Performance evaluation

Performance evaluation on synthetic data illustrates that all methods benefit from large proportions of DE features and stronger DE signals, and that MALA is least capable to identify DE features. In turn, the performance on experimental data of sCCA and NMF in terms of sample classification accuracy is slightly inferior to that of MALA. sCCA and NMF result in a predefined (large) number of features, which may impose conflicts on the classification of samples. In contrast to that, MALA is proposed to derive a simple classification model, comprising a small number of features, applicable for the discrimination of phenotypes. We set the number of features to build up the classification model in each MALA run to the maximum (β = 50). The large β value results in a decrease of the performance of the classification model derived in a single MALA run on the test set (overfitting). We accumulate the features selected in multiple runs to obtain a feature set specifically relevant for the analysed data set. The authors of MALA recently presented a novel method for the extraction of a rule-based classification model from RNA-seq data sets: Classifier with Alternative and MUltiple Rule-based models (CAMUR) [61]. The stated aim of CAMUR is to extract multiple equivalent classification models and therewith to identify a larger number of features related to a biological condition than is typically identified by other rule-based classifiers. The algorithm to derive the classification model used in CAMUR differs from the one used in MALA; however, CAMUR only extracted 2% of the DE genes in TCGA Breast cancer data, which is similar to the results of MALA on synthetic data in this study. This suggests that rule-based classification algorithms in general, and MALA in particular, are not designed to detect all DE features but the minimal number required for an accurate classification.

Biological findings

The feature/gene sets identified by the methods in the experimental data produce a relatively small overlap (approximately 16%). We surmised that on the GO terms and pathway level the percentage of overlap would be larger, as we expected the methods to reveal perturbed biological structures. In synthetic data, the pathway over-representation analysis demonstrates that, in some simulation scenarios, the methods are able to reveal perturbed pathways, although the MCC of identified and predicted DE features was low (Supplementary Figure S2). However, regarding experimental data, considering the differing set sizes, the overlap on the GO and pathway annotation level is in most cases even smaller as compared with the feature/gene level. This might be to some extent a consequence of the used functions HyperGTest and runSPIA delivered with the R packages GOstats and graphite, respectively, which do not take into account the feature level but are based on the mapped gene identifiers. To produce the largest possible overlap, we perform an unconditional over-representation test of GO terms where each term is assessed separately, regardless of its relation to other significant terms in the GO graph. Additionally, the purpose of over-representation analysis in this study is to reveal congruences of method results, rather than biological interpretation.
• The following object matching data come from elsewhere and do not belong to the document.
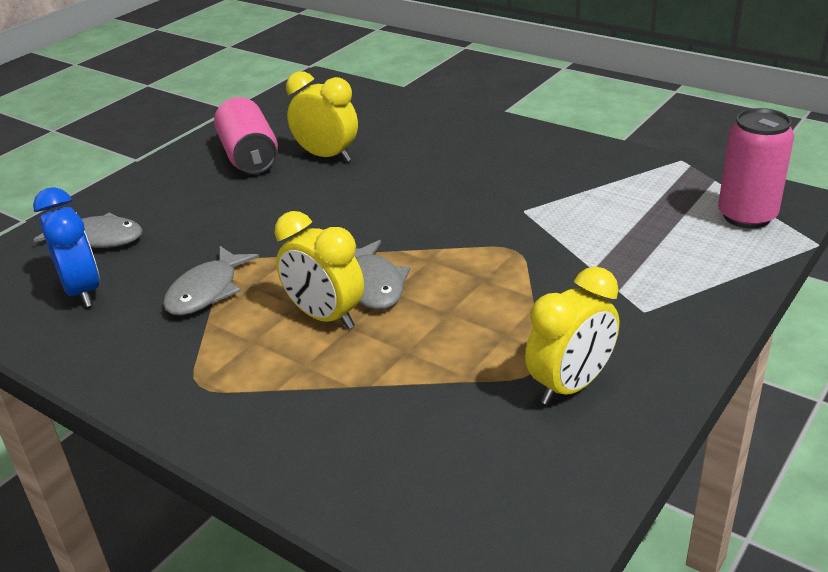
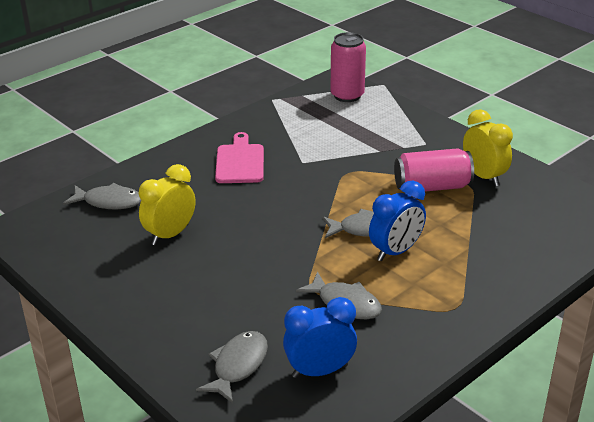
camera: 80 degrees left, 0 degrees up
(249, 156) = (141, 276): pink can -> pink can (432, 187)
(325, 317) = (396, 251): yellow clock -> blue clock
(379, 112) = (109, 202): none -> grey fish
(499, 167) = (240, 162): none -> pink cutting board

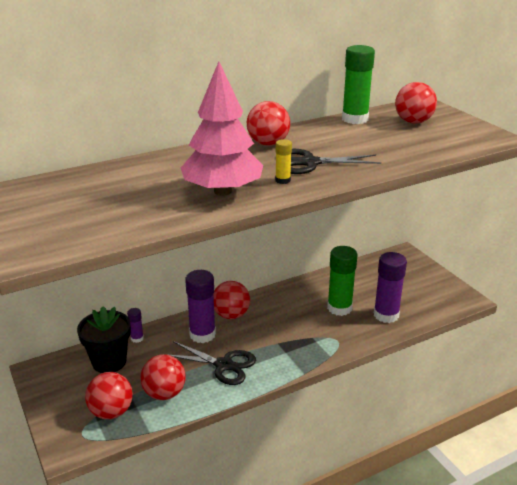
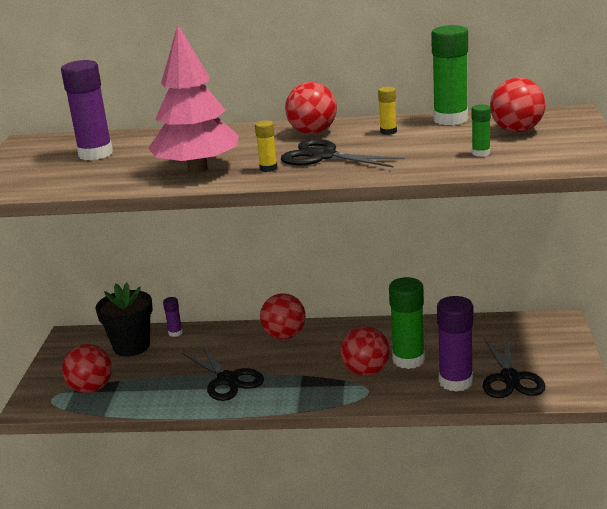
camera: 35 degrees right, 5 degrees down
(164, 393) = (149, 387): red ball -> red ball (366, 371)
(202, 334) = (237, 346): purple glue stick -> purple glue stick (95, 154)
(326, 135) = (388, 132): none -> yellow glue stick
(416, 302) = (510, 378): none -> black scissors
(418, 142) = (481, 153): none -> green glue stick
As the experimental data comprise tumour and normal samples, we expect integrative analysis to have the capability of identifying genes known to play a role in cancer. However, the results show a relatively poor overlap with generally accepted (breast) cancer signatures (Table 2 and Supplementary Figure S7). Effectively, in our experimental data set, the normal (control) condition is represented by samples from tissue adjacent to the tumour, and this may be a reason why we do not see a high overlap with known signatures.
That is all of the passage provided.